[Provided material Boundary: Start]
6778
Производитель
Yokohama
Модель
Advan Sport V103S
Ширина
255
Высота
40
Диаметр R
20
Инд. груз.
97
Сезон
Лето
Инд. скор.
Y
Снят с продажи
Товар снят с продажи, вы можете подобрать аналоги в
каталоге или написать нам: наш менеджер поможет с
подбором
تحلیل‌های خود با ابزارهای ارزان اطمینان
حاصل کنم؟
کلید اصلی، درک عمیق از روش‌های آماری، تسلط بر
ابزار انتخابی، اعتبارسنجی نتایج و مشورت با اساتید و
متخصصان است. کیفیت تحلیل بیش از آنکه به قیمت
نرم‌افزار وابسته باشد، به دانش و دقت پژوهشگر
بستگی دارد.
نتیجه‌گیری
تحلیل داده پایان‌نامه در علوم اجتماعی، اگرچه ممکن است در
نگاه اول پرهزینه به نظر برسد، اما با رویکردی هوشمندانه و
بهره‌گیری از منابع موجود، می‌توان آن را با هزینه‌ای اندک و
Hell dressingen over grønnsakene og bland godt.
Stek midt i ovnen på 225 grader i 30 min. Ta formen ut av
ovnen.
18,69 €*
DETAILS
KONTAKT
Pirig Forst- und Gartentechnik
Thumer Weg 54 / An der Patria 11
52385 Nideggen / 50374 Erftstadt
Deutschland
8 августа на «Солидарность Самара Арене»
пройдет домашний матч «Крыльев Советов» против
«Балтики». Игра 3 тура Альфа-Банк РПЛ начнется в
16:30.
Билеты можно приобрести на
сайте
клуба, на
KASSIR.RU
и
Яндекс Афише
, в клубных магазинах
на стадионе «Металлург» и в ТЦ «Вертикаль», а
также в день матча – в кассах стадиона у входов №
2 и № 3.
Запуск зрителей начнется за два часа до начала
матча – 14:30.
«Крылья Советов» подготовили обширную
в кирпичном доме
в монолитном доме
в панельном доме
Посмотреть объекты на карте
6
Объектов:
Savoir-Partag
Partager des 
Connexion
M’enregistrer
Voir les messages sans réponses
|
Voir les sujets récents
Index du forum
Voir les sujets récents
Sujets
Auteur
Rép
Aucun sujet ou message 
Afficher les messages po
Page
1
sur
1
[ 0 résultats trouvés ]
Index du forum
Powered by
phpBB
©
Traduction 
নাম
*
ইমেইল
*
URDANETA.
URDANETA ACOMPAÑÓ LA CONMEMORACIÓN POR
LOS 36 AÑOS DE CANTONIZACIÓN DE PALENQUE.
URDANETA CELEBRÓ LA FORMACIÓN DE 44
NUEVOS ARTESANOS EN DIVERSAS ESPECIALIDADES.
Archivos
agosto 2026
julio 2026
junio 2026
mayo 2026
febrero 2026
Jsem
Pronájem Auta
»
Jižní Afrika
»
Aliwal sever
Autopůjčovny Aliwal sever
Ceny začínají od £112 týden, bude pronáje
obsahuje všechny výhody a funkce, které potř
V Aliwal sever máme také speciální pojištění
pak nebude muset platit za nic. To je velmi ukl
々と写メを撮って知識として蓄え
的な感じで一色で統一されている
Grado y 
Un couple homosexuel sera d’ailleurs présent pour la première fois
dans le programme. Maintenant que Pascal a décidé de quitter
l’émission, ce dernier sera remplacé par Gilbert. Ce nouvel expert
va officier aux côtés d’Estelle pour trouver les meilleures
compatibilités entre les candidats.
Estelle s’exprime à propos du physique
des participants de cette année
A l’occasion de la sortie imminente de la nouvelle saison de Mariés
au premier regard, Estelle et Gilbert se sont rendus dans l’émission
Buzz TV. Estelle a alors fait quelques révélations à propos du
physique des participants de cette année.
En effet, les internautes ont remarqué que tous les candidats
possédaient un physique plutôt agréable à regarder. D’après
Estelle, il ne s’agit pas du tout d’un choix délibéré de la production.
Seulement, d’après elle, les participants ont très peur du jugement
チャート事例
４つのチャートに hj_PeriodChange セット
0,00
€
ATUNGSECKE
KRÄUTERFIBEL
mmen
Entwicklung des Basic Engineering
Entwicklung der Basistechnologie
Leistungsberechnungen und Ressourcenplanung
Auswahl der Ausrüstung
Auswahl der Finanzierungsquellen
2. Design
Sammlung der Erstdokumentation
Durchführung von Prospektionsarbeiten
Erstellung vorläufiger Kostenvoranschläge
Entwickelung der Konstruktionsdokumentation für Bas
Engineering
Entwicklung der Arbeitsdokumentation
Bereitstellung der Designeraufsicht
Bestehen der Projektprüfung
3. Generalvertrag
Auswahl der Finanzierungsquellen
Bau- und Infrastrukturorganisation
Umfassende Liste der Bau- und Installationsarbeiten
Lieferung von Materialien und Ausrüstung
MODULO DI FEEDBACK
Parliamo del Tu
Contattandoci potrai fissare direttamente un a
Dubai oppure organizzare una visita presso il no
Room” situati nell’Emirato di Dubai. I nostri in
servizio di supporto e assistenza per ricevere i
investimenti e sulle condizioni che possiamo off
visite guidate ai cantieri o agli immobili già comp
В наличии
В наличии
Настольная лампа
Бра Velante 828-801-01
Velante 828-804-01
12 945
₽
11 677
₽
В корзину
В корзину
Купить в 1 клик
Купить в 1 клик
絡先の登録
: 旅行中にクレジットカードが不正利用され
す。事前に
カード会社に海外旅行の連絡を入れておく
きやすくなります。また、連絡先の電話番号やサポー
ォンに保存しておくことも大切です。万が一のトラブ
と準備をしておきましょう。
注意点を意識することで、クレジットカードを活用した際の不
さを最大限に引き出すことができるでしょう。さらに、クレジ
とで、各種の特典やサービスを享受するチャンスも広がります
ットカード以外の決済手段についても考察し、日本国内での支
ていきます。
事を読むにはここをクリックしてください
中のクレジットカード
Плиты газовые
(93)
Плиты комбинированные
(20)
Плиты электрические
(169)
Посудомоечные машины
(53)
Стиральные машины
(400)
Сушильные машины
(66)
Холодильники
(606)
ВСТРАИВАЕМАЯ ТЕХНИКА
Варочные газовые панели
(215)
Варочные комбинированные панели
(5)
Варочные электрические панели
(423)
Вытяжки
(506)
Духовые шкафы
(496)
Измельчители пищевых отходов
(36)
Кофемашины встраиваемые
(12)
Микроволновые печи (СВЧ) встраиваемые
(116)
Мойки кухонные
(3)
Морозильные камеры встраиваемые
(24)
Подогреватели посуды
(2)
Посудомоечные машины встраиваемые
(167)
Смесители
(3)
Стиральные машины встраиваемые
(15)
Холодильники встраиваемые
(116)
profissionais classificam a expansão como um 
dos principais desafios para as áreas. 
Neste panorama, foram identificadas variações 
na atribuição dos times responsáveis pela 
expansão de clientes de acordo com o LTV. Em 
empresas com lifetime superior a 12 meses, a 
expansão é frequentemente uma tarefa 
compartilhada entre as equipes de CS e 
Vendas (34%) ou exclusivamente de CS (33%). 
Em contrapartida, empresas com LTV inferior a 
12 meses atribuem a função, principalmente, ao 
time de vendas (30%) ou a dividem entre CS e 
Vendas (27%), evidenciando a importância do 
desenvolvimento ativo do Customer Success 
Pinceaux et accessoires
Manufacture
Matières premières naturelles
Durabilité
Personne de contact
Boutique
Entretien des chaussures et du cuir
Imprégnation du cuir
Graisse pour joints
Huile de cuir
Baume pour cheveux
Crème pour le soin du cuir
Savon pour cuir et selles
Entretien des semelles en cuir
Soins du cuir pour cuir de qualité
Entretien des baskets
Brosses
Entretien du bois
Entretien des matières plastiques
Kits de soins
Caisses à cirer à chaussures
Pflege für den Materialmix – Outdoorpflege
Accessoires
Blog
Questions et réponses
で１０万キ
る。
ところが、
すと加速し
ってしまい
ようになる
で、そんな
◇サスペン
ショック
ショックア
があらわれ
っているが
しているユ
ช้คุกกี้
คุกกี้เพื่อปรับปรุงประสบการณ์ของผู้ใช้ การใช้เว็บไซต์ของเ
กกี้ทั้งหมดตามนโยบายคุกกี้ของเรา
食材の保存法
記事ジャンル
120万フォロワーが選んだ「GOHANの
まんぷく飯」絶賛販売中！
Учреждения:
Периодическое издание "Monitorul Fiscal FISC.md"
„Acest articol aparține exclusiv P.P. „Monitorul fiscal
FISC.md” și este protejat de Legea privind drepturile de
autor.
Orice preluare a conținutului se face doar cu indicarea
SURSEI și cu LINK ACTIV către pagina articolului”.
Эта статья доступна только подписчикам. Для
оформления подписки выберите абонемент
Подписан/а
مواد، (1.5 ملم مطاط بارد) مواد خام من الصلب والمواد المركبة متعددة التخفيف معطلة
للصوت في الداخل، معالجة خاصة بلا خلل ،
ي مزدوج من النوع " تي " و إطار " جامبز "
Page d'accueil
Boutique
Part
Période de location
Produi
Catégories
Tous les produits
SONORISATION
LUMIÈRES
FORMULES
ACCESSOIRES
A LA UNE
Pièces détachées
[Provided material Boundary: End]
* _What is being asked_: Copy the rows from the start through the line containing "LOS 36 AÑOS DE CANTONIZACIÓN DE PALENQUE.", both ends included, and swap "Yokohama" for "Bridgestone". Leave everything else unchanged.

* _Exercise solution_:
6778
Производитель
Bridgestone
Модель
Advan Sport V103S
Ширина
255
Высота
40
Диаметр R
20
Инд. груз.
97
Сезон
Лето
Инд. скор.
Y
Снят с продажи
Товар снят с продажи, вы можете подобрать аналоги в
каталоге или написать нам: наш менеджер поможет с
подбором
تحلیل‌های خود با ابزارهای ارزان اطمینان
حاصل کنم؟
کلید اصلی، درک عمیق از روش‌های آماری، تسلط بر
ابزار انتخابی، اعتبارسنجی نتایج و مشورت با اساتید و
متخصصان است. کیفیت تحلیل بیش از آنکه به قیمت
نرم‌افزار وابسته باشد، به دانش و دقت پژوهشگر
بستگی دارد.
نتیجه‌گیری
تحلیل داده پایان‌نامه در علوم اجتماعی، اگرچه ممکن است در
نگاه اول پرهزینه به نظر برسد، اما با رویکردی هوشمندانه و
بهره‌گیری از منابع موجود، می‌توان آن را با هزینه‌ای اندک و
Hell dressingen over grønnsakene og bland godt.
Stek midt i ovnen på 225 grader i 30 min. Ta formen ut av
ovnen.
18,69 €*
DETAILS
KONTAKT
Pirig Forst- und Gartentechnik
Thumer Weg 54 / An der Patria 11
52385 Nideggen / 50374 Erftstadt
Deutschland
8 августа на «Солидарность Самара Арене»
пройдет домашний матч «Крыльев Советов» против
«Балтики». Игра 3 тура Альфа-Банк РПЛ начнется в
16:30.
Билеты можно приобрести на
сайте
клуба, на
KASSIR.RU
и
Яндекс Афише
, в клубных магазинах
на стадионе «Металлург» и в ТЦ «Вертикаль», а
также в день матча – в кассах стадиона у входов №
2 и № 3.
Запуск зрителей начнется за два часа до начала
матча – 14:30.
«Крылья Советов» подготовили обширную
в кирпичном доме
в монолитном доме
в панельном доме
Посмотреть объекты на карте
6
Объектов:
Savoir-Partag
Partager des 
Connexion
M’enregistrer
Voir les messages sans réponses
|
Voir les sujets récents
Index du forum
Voir les sujets récents
Sujets
Auteur
Rép
Aucun sujet ou message 
Afficher les messages po
Page
1
sur
1
[ 0 résultats trouvés ]
Index du forum
Powered by
phpBB
©
Traduction 
নাম
*
ইমেইল
*
URDANETA.
URDANETA ACOMPAÑÓ LA CONMEMORACIÓN POR
LOS 36 AÑOS DE CANTONIZACIÓN DE PALENQUE.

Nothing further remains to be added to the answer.